The research team led by Prof. Can Li at the State Key Laboratory of Catalysis of Dalian Institute of Chemical Physics, CAS, reported that human telomeric G-quadruplex DNA (ht-G4DNA) shows enantioselective catalytic functions in the Diels−Alder reaction and Friedel−Crafts reaction. [Angew. Chem. Int. Ed. (DOI: 10.1002/anie.201204850) and Chem. Commun. (DOI: 10.1039/C2CC31320K)].

DNA is known as genetic materials of living organisms, generally existing in duplex structures in nature. Normally, DNA has not been regarded as a catalytic species so far, owing to its stable double-stranded scaffold. However, once the single-stranded DNA is dissociated from its complementary partner strand, it could form a chemically active tertiary structure such as G4DNA. Li and his colleagues have found that ht-G4DNA alone can catalyze the Diels−Alder reaction and Friedel−Crafts reaction enantioselectively. When an artificial G4DNA metalloenzyme was assembled from G4DNA and Cu2+ ions, the reactivity and enantioselectivity of the reactions were significantly enhanced.

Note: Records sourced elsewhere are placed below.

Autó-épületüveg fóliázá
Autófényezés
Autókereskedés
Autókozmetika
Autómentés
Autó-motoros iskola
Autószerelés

Furthermore, it was found that the configuration of the enantiomer was sensitive to the conformation of the G4DNA. For the Diels−Alder reaction, the absolute configuration of the Diels−Alder products could even be reversed when the conformation of the G4DNA was switched from antiparallel to parallel. In addition, both the reaction rate and the enantioselectivity of the Diels–Alder reaction were found to be dependent on the DNA sequence.

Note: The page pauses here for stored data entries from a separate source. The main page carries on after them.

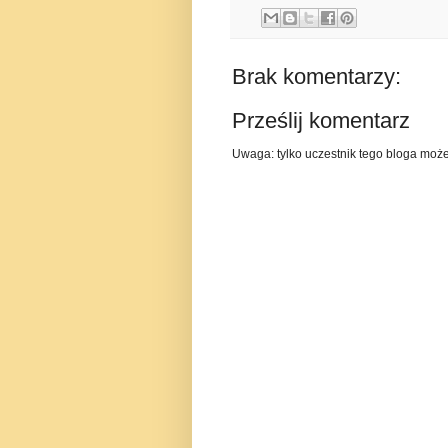
Brak komentarzy:
Prześlij komentarz
Uwaga: tylko uczestnik tego bloga moż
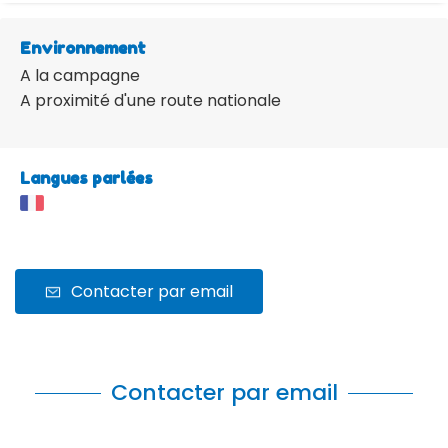
Environnement
A la campagne
A proximité d'une route nationale
Langues parlées
Contacter par email
Contacter par email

Natural biological catalysts usually consist of protein enzymes and RNA enzymes, whereas DNA is considered solely as a genetic material. Breaker and Joyce reported in 1994 that an artificial deoxyribozyme can catalyze the cleavage of a single ribonucleotide. Recently, a DNA-based catalyst composed of double-stranded DNA and metal complex has been found to be active for several asymmetric reactions. However, whether it is the DNA itself that exerts the enantioselective catalytic function is still an open question. In this research, they have observed that ht-G4DNA showed an enantioselective catalytic function. This could provide an inspiration in exploring the catalytic function of DNA.

This work was financially supported by the National Natural Science Foundation of China.